Today I wore a brown leather corset over a flowing white blouse and fitted trousers. My favorite accessories were the chunky utility belts that draped around my waist, each customized to carry things like a compass, my mother’s dagger, and rope. The first time Salem saw me in this outfit, he removed it piece by agonizing piece and fucked me against the wall of our makeshift bedroom.
My thighs clenched at the memory of the predatory hunger in his eyes, and I felt a sudden urge to race back to the room and wake him with my mouth around his cock. He hadn’t let me pleasure him like that since my fangs appeared. I didn’t blame him, but dammit, I loved to feel him against the back of my throat. I needed to figure out a way to suck him without biting.
“Michio seems to like him.” Eddie lowered the binoculars, his brown eyes narrowing as if he could read my thoughts.
“Yeah, Michio likes him the way a scientist is fascinated by a bug under a magnifying glass.” My exhale escaped in a white cloud of steam. “Sale
m’s reached his limit with Michio’s probing and pricking. He wants to go home. His home.”
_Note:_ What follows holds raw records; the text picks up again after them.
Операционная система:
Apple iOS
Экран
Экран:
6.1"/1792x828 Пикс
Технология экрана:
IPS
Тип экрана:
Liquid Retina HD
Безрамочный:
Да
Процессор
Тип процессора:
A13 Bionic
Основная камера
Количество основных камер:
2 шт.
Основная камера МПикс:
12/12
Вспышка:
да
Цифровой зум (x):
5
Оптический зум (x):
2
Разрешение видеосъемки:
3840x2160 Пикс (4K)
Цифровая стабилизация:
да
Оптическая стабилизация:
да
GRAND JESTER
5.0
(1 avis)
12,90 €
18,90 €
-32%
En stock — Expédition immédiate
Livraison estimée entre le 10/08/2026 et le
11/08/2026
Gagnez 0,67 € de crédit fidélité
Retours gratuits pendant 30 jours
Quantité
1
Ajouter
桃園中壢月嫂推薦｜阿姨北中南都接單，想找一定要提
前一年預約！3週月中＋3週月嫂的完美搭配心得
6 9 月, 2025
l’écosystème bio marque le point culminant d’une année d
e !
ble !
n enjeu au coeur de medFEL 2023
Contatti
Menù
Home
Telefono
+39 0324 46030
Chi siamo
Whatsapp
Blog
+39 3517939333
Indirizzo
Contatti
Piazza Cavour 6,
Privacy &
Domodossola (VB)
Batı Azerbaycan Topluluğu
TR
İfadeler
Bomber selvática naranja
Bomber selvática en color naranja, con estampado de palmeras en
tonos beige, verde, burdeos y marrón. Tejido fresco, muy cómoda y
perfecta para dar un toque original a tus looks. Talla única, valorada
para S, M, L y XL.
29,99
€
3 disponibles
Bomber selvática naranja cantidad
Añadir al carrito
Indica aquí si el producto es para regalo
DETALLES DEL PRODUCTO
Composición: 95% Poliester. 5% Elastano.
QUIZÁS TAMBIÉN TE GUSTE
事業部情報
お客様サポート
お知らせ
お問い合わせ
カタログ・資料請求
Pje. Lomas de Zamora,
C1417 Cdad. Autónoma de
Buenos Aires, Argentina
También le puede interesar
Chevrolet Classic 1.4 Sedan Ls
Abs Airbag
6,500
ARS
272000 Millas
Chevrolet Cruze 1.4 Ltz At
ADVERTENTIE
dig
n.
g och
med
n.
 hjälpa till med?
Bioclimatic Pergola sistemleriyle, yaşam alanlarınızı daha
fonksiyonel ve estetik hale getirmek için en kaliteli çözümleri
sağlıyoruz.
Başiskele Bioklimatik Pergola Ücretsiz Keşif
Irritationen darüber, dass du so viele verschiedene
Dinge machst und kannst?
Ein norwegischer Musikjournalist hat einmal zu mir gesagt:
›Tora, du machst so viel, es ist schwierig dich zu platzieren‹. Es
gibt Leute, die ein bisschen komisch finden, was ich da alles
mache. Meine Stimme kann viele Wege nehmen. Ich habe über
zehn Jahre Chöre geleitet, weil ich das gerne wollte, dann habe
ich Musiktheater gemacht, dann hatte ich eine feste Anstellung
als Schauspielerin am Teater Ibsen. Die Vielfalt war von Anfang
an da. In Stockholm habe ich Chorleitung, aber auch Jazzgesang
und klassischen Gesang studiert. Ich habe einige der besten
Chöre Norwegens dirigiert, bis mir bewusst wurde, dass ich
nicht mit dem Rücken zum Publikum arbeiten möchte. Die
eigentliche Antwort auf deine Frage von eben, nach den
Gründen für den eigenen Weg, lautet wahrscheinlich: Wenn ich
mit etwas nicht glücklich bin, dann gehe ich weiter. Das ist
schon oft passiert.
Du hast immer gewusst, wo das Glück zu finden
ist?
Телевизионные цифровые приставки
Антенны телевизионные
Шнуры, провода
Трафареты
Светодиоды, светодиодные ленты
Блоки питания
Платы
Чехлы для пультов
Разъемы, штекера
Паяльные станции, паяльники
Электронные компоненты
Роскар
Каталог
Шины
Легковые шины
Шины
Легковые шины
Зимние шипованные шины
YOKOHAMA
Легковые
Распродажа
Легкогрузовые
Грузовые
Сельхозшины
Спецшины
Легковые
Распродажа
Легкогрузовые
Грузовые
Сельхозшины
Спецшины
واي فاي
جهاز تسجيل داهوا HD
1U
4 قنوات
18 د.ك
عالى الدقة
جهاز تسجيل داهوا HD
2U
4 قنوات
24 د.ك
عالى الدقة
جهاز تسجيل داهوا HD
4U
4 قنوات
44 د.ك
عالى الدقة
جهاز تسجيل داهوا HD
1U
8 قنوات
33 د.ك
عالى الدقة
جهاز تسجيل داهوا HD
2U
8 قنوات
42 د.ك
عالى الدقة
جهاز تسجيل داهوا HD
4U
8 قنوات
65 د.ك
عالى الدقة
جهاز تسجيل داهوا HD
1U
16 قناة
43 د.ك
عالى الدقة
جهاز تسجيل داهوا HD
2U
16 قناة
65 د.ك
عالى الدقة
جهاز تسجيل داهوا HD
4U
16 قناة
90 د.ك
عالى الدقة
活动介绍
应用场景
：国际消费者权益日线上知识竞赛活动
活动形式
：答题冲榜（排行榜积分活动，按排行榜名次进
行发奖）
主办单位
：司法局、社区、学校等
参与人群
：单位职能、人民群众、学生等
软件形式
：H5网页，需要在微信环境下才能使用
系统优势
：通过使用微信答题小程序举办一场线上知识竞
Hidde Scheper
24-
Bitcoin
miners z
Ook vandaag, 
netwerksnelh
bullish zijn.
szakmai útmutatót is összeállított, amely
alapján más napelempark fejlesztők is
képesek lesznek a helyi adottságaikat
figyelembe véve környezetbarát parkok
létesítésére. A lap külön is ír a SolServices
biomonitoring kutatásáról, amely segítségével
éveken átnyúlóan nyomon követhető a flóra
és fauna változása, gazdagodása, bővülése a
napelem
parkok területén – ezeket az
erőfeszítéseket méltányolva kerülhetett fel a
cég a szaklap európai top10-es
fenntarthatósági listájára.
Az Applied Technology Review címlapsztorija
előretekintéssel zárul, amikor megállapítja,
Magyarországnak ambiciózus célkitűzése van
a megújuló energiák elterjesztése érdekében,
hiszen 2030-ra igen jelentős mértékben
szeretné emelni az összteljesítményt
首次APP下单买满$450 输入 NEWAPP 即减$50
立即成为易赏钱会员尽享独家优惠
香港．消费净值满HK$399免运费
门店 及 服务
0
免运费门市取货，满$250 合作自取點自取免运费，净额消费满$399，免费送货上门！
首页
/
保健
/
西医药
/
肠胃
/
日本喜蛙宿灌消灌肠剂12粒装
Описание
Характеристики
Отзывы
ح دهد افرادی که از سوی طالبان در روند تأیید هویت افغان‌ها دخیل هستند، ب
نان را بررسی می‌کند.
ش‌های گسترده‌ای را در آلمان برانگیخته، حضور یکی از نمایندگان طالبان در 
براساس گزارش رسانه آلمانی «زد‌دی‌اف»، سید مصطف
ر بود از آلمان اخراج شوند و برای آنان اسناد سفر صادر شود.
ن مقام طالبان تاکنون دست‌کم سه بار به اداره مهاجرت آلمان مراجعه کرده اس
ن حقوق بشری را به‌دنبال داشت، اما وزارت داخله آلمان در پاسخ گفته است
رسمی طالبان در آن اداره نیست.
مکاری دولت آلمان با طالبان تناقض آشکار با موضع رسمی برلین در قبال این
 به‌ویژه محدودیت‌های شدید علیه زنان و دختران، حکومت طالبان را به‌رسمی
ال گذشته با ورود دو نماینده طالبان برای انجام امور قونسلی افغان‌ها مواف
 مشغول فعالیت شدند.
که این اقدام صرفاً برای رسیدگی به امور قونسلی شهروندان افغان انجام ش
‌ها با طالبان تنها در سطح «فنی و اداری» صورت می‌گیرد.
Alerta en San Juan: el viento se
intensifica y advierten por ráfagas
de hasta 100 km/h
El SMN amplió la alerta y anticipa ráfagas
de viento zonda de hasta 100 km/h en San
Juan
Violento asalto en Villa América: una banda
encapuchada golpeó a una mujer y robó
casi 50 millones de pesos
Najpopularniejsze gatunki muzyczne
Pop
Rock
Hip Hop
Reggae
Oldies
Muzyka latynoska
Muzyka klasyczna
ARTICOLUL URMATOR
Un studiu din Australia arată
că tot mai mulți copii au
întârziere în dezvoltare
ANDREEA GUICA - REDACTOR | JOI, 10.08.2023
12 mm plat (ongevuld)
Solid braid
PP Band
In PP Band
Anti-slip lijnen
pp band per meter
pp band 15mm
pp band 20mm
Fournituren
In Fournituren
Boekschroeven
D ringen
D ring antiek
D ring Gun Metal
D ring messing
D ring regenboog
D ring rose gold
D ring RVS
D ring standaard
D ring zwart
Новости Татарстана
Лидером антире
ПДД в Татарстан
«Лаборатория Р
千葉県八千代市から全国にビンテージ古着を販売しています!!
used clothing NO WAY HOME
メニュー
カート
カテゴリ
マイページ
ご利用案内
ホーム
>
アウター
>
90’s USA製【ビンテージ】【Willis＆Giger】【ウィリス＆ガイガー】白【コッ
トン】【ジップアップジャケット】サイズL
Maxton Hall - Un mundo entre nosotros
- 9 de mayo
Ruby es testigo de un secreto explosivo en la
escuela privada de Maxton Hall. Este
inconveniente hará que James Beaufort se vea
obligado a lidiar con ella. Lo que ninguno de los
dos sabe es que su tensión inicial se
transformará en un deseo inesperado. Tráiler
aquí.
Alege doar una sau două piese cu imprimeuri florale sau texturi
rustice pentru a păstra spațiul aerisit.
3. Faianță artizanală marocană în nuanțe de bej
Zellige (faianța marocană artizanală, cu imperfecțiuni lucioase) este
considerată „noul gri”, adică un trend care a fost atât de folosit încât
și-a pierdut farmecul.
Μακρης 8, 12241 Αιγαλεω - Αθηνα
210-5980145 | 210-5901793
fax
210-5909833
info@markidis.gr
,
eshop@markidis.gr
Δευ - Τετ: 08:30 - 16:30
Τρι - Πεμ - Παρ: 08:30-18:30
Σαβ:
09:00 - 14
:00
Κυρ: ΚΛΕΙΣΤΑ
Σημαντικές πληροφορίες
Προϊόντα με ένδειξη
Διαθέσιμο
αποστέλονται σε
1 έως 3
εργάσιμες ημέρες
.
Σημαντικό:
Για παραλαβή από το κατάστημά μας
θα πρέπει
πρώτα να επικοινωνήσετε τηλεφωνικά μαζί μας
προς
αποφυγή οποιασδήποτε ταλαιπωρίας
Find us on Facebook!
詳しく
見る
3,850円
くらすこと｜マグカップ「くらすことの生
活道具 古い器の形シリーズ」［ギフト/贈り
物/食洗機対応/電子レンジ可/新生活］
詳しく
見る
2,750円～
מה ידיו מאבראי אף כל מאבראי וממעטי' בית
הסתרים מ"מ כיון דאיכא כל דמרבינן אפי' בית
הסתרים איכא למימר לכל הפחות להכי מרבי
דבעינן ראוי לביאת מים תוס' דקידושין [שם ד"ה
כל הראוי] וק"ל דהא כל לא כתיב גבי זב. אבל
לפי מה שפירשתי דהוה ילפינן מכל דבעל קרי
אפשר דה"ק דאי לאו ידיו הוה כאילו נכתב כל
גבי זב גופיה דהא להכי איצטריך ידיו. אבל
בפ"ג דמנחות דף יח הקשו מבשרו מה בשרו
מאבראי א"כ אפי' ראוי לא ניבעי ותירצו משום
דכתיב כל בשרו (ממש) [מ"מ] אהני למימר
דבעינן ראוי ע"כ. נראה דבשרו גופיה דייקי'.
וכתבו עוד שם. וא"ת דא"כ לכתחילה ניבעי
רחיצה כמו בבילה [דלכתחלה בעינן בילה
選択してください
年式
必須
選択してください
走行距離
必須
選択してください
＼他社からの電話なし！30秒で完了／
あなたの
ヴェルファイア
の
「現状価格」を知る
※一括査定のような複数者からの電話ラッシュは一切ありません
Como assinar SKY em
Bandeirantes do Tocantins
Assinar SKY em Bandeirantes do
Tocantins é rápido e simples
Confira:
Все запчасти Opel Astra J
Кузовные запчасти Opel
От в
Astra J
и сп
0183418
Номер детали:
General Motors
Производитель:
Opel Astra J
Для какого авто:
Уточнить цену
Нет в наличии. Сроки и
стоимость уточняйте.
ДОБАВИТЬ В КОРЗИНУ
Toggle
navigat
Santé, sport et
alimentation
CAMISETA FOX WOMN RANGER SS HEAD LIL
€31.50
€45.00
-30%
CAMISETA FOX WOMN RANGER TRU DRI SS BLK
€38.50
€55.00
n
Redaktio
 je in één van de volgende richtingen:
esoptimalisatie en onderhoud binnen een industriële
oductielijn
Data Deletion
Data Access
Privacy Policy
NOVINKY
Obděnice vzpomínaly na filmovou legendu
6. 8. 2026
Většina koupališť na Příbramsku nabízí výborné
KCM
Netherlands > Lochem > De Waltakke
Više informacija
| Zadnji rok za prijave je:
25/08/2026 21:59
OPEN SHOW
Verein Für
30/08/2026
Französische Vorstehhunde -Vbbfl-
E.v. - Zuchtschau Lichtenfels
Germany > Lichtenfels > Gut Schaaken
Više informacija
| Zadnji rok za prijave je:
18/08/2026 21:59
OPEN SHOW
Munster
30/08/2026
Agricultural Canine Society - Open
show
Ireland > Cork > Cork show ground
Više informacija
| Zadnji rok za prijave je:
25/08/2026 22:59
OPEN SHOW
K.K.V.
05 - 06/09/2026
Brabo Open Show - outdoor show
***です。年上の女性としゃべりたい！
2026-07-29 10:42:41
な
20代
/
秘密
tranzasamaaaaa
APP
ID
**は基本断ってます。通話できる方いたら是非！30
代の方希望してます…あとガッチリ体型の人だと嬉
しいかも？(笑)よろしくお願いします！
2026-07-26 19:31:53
After a battery of blood tests and medical exams, Salem and Michio had arrived at an inconclusive debate. The strange silver things in Salem’s blood didn’t show up under a microscope or trigger any known medical causes in Michio’s tests. Salem believed it was me, that my genetic makeup allowed me to see something that didn’t medically exist. Michio wanted to marshal more figures, data, and facts.
He asked Salem to come home with us, where he could study us with better equipment and analyze to his heart’s content. When Salem politely refused, Michio concurred with, “You’re right. The answer isn’t in a lab.”
The line between science and faith was one that Michio struggled with since the day he met my mother.
But not all of Michio’s exams were inconclusive. He found venom glands in my fangs, but no venom in my body. No baby either. The pregnancy tests were negative. As it turned out, those tests weren’t needed. Salem’s fertility test confirmed that fangs and inhuman speed weren’t the only traits he shared with my fathers. He was also infertile.
When Salem heard the results, he’d said, “Good. One less thing to worry about.” But I’d recognized the disappointment in his eyes and felt it carve out a hollow place inside me.
“If he returns to Alberta…” Eddie rubbed his neatly trimmed goatee, his chocolate eyes soft and calming. “Where does that leave you, Red?”
“I don’t know.” I stared at the darkening sky. “We haven’t discussed it.”
Salem would be awake soon. I glanced over my shoulder at the camp below. Armed with crossbows, guards patrolled the exterior walls. A quick scan confirmed every sentry was appropriately positioned. A few men smoked cigarillos. Others stole peeks at the women who strolled along the broken street that ran down the center of the camp.
“He’s going to take you from me.” Eddie hooked an arm around my back.
I relaxed against his broad chest. Eddie was leaner than Salem, but powerful and dominant in his own right. Other than my fathers, he was the only man who ever stood up to me. Until Salem.
“Don’t be a drama queen.” I rested my hand on his where he balanced the binoculars on his thigh. “We haven’t even talked about the future.”